Records shown:
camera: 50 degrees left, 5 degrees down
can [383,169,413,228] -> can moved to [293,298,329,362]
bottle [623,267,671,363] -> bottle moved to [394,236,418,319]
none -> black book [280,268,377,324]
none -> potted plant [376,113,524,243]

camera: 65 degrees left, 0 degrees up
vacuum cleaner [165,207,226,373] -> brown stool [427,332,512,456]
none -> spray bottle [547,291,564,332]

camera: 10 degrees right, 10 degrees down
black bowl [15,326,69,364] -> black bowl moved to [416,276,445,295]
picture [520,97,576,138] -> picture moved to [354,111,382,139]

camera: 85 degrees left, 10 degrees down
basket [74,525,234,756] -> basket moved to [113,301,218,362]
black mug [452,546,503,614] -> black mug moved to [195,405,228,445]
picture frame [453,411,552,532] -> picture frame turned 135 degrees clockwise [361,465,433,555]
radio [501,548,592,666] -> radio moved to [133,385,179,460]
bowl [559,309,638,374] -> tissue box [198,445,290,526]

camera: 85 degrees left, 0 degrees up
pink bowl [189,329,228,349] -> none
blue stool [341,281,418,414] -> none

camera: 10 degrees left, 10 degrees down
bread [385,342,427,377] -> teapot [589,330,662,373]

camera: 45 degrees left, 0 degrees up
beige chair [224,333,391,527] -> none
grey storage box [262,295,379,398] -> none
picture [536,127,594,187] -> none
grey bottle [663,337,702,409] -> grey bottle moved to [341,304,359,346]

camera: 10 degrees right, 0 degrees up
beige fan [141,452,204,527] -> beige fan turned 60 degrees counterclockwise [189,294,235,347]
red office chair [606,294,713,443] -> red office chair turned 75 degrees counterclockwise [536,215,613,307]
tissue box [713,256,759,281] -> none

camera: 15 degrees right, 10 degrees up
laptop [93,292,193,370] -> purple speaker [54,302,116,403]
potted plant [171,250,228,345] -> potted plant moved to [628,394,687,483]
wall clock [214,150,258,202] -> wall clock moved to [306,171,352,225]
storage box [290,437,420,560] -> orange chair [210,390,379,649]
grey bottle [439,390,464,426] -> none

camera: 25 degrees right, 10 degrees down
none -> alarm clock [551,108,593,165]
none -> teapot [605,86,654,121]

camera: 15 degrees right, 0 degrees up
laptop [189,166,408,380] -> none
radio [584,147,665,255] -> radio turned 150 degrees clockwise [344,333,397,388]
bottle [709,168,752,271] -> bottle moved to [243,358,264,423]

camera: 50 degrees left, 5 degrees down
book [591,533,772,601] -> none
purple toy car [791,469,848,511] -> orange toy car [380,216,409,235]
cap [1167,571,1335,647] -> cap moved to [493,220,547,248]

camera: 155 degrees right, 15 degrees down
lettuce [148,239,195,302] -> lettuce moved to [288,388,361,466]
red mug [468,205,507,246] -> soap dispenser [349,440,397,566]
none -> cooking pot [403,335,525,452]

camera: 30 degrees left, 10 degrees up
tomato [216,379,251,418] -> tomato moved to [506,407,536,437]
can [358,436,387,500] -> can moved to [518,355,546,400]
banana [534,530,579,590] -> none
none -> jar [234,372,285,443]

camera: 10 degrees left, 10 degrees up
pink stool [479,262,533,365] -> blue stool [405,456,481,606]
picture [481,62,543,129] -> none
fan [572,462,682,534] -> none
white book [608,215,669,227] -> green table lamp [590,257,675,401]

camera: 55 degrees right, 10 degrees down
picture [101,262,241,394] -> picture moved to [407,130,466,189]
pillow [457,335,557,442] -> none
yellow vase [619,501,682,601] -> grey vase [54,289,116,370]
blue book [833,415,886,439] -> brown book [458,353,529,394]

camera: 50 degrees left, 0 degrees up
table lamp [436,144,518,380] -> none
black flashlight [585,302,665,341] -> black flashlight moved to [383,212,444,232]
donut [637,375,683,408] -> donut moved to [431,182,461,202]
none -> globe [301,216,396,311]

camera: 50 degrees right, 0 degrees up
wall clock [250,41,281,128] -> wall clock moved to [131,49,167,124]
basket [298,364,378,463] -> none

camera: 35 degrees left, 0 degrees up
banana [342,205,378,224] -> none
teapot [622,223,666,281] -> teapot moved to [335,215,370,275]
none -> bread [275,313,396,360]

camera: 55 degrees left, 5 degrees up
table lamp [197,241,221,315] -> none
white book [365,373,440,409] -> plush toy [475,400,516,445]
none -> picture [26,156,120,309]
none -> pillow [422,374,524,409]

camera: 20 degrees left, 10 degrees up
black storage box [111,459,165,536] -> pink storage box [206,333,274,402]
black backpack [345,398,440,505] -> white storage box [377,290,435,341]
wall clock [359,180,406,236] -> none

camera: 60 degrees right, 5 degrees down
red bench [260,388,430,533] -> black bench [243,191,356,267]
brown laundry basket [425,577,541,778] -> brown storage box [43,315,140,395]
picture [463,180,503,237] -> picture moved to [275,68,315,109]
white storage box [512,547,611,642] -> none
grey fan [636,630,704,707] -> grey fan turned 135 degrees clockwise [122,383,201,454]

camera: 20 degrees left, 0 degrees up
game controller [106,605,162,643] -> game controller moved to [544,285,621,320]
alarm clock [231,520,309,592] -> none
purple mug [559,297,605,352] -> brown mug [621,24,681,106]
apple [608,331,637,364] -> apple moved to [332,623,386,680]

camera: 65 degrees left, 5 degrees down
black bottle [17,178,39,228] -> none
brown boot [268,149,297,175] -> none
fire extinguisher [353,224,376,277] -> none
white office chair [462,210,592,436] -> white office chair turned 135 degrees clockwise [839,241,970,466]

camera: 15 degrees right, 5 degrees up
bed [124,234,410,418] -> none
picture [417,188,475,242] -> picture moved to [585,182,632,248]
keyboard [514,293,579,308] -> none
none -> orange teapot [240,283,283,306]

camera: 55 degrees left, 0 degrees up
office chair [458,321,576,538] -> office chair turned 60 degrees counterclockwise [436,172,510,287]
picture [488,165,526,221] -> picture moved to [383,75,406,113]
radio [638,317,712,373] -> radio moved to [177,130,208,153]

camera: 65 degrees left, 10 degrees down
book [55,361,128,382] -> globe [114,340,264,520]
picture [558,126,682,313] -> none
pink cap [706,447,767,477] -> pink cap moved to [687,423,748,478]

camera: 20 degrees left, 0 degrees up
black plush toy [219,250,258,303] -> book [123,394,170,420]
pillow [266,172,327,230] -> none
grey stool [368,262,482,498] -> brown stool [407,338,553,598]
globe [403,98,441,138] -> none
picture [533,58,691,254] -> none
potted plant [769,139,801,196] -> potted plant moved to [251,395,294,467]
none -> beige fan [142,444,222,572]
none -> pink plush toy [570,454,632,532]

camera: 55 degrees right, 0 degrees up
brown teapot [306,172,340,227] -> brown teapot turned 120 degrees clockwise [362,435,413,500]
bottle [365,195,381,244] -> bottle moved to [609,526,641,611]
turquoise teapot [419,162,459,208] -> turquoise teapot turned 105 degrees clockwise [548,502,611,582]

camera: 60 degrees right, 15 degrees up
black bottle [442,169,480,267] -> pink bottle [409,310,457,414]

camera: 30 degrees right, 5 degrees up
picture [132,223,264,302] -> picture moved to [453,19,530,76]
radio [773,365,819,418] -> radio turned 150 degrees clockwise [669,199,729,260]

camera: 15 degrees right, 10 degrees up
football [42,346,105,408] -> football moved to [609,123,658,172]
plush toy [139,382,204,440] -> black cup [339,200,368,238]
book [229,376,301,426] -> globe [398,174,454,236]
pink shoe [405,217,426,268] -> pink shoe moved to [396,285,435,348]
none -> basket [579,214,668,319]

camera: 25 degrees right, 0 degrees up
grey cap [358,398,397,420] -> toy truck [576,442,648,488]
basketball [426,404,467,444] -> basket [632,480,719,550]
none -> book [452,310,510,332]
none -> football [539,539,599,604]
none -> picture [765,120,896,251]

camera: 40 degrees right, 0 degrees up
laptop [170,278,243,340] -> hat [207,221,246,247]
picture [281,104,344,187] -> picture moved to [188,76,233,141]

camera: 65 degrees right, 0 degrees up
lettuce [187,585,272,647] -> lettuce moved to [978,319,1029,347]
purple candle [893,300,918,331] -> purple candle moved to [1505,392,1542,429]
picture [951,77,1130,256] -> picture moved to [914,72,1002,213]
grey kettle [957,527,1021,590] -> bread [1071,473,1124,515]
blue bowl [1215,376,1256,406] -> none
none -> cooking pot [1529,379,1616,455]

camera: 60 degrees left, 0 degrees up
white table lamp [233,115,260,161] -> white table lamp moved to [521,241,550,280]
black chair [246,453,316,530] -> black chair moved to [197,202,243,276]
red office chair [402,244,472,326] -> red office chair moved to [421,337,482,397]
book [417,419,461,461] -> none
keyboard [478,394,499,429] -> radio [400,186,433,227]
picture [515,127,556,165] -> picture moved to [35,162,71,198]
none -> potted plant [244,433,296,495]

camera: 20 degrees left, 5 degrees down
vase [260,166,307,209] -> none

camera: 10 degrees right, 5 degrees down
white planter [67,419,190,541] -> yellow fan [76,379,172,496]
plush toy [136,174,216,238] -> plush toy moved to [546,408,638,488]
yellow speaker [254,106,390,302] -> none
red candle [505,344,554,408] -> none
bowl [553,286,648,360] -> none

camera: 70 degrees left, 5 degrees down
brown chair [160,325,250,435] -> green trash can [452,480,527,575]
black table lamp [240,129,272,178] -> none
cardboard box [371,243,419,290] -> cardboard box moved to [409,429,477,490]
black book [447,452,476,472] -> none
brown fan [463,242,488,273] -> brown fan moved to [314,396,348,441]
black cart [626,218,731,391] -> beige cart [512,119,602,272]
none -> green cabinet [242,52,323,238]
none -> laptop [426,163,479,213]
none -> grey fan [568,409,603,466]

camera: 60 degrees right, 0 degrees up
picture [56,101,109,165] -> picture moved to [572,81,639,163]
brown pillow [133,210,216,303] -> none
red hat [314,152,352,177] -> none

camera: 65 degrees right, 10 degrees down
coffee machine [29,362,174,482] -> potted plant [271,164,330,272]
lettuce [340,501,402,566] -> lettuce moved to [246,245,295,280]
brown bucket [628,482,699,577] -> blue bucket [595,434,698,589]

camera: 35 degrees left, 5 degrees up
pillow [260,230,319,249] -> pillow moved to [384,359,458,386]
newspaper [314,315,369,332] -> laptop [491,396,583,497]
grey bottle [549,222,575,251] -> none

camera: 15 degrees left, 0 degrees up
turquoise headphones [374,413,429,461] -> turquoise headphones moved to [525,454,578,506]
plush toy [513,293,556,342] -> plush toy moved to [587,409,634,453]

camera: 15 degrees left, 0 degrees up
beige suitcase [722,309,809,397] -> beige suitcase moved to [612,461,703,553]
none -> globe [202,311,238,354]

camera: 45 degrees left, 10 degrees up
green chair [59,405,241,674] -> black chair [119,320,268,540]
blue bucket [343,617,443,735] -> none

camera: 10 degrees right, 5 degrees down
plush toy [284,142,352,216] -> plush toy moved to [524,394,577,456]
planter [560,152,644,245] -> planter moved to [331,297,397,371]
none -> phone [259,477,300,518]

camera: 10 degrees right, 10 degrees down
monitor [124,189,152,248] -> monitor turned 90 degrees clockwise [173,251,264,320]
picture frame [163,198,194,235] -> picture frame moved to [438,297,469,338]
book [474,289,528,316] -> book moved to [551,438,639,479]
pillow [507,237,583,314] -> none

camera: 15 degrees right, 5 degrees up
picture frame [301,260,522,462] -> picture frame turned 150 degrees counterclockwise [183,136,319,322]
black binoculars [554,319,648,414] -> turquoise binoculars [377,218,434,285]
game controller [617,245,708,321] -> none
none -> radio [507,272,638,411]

Your goal:
Output, from the data above, the lines from the line with "none -> book [452,310,510,332]" to the line with "picture [281,104,344,187] ->" exactly as they stand, both ends included and nothing else.

Task solution:
none -> book [452,310,510,332]
none -> football [539,539,599,604]
none -> picture [765,120,896,251]

camera: 40 degrees right, 0 degrees up
laptop [170,278,243,340] -> hat [207,221,246,247]
picture [281,104,344,187] -> picture moved to [188,76,233,141]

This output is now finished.